本文
----------
隣り合った歯の間に食べかすが挟まる不快な経験をされたことのある方は多いと思います。専門用語で食片圧入(しょくへんあつにゅう)といいます。
挟まる場所が歯と歯の間に限られていれば、違和感や歯が浮いたような感覚があるくらいで済みます。しかし大きめの食片が長時間挟まり続けた場合には、歯と歯肉の間に食片が食い込み、歯ぐきの奥の深い部分である歯周ポケットまで達します。食い込んだ状態が長引けば歯ぐきは炎症を起こし、時として強い痛みを出すことがあります。
挟まった食べかすを取り除けば症状は落ちつきますが、繰り返しているとますます挟まりやすくなっていきます。ホウレンソウなどの繊維質の食べ物はその性質上挟まりやすいですし、むし歯や歯並びの問題で歯と歯の間に空間があったり、歯周病で歯が揺れていたりすると同じ結果になってしまいます。
同じ部位に頻繁に食べかすが挟まった状態が続くと、新たなむし歯や口臭の原因にもなります。詰まりやすい箇所には、デンタルフロスや歯間ブラシなどの補助器具を積極的に使ってみてください。これらの器具は使い慣れるまで時間がかかるのでいつの間にか使わなくなってしまう方々も多いですが、お口の健康管理には必要不可欠です。
定期的に歯科医院を訪れてお口のメンテナンスを行い、健康管理のモチベーションを維持できるとよいですね。
----------
課題一覧
• 1. 本文の内容を二文で要約せよ。
• 2. 本文のうち、「隣り合った歯の間に食べかすが」を含む語句で始まり「同じ結果になってしまいます。」で終わる部分を、一字も変えずに書き写せ。

(保存データ項目)
----------
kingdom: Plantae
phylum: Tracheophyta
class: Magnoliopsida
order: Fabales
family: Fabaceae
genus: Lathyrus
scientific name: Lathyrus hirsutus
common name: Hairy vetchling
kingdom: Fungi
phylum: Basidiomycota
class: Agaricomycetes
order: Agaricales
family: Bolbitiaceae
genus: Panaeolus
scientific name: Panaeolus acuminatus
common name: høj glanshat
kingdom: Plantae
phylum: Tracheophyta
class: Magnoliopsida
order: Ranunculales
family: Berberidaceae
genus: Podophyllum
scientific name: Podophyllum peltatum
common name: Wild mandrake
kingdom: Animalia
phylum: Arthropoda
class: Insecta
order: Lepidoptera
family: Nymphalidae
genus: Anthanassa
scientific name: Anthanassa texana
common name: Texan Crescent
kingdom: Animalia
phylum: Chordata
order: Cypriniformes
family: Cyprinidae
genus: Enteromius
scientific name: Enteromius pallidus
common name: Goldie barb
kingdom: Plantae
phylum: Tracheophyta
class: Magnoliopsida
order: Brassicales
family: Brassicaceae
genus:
----------
解答一覧
• 1. 歯と歯の間に食べかすが挟まる食片圧入は、長引くと歯周ポケットまで食い込んで歯ぐきの炎症や強い痛みを起こし、繰り返すほど挟まりやすくなり、新たなむし歯や口臭の原因にもなる。そのため、挟まりやすい箇所にはデンタルフロスや歯間ブラシなどの補助器具を使い、定期的に歯科医院でメンテナンスを行うことが必要である。

• 2.
隣り合った歯の間に食べかすが挟まる不快な経験をされたことのある方は多いと思います。専門用語で食片圧入(しょくへんあつにゅう)といいます。
挟まる場所が歯と歯の間に限られていれば、違和感や歯が浮いたような感覚があるくらいで済みます。しかし大きめの食片が長時間挟まり続けた場合には、歯と歯肉の間に食片が食い込み、歯ぐきの奥の深い部分である歯周ポケットまで達します。食い込んだ状態が長引けば歯ぐきは炎症を起こし、時として強い痛みを出すことがあります。
挟まった食べかすを取り除けば症状は落ちつきますが、繰り返しているとますます挟まりやすくなっていきます。ホウレンソウなどの繊維質の食べ物はその性質上挟まりやすいですし、むし歯や歯並びの問題で歯と歯の間に空間があったり、歯周病で歯が揺れていたりすると同じ結果になってしまいます。